> **Your assignment**
If a line in the records below contains "variant", copy that line.

> **Source texts of formatted documents**
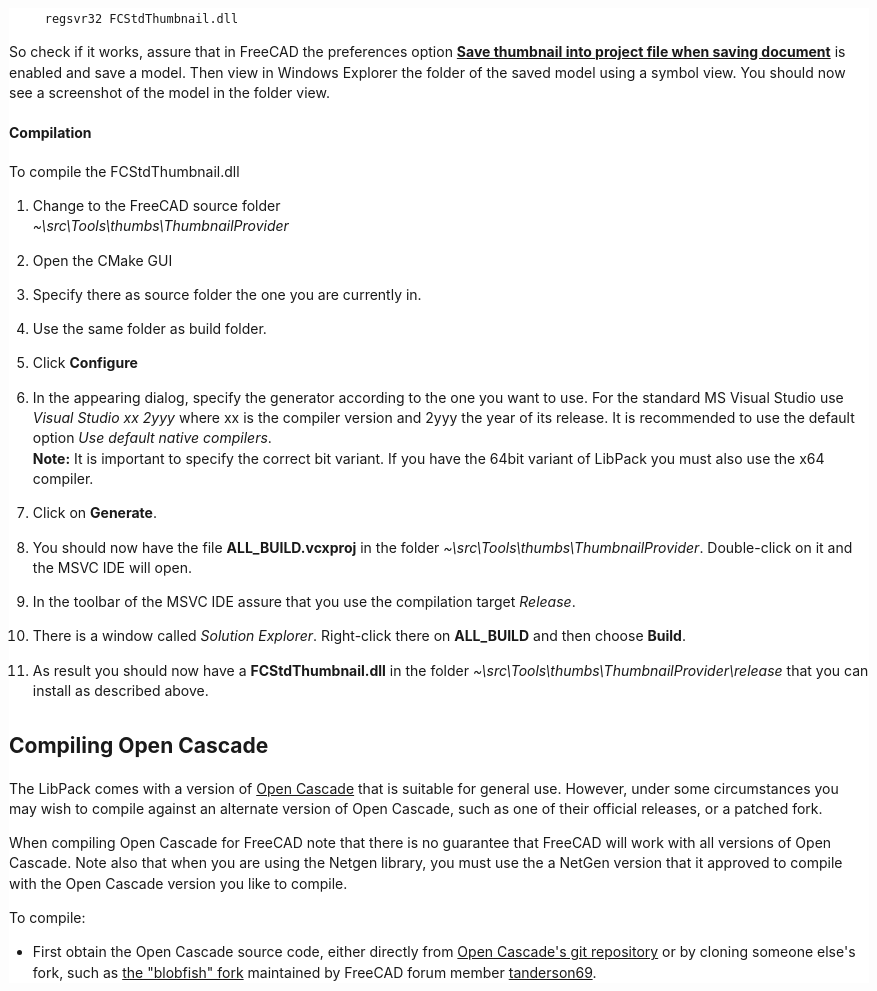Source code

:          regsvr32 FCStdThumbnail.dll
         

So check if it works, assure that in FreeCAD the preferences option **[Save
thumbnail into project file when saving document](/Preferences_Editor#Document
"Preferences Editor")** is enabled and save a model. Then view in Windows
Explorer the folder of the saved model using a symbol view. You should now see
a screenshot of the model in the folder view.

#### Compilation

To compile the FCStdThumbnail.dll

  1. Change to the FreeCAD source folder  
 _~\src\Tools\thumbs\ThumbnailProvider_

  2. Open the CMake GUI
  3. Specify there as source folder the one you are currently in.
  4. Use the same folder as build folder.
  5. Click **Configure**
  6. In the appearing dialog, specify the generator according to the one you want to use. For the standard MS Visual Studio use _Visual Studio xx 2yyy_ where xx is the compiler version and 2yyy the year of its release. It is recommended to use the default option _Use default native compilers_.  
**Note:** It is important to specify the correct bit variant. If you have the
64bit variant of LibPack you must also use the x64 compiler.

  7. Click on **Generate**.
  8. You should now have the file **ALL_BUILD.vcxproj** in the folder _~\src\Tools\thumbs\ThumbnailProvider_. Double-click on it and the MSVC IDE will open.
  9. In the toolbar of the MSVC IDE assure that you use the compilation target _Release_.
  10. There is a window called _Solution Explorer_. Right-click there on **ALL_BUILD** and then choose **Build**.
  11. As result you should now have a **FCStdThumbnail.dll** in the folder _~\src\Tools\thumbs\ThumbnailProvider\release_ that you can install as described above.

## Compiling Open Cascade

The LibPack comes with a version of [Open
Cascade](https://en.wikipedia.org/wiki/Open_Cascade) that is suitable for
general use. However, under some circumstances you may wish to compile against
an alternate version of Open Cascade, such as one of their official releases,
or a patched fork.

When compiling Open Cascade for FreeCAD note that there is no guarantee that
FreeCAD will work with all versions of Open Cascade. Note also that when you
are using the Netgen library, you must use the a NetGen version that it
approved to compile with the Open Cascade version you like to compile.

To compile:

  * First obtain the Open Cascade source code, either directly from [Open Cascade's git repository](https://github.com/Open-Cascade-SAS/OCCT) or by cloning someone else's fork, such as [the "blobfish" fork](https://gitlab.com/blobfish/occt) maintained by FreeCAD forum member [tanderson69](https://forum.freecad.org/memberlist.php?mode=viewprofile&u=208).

> **Solution to this exercise**
**Note:** It is important to specify the correct bit variant. If you have the
64bit variant of LibPack you must also use the x64 compiler.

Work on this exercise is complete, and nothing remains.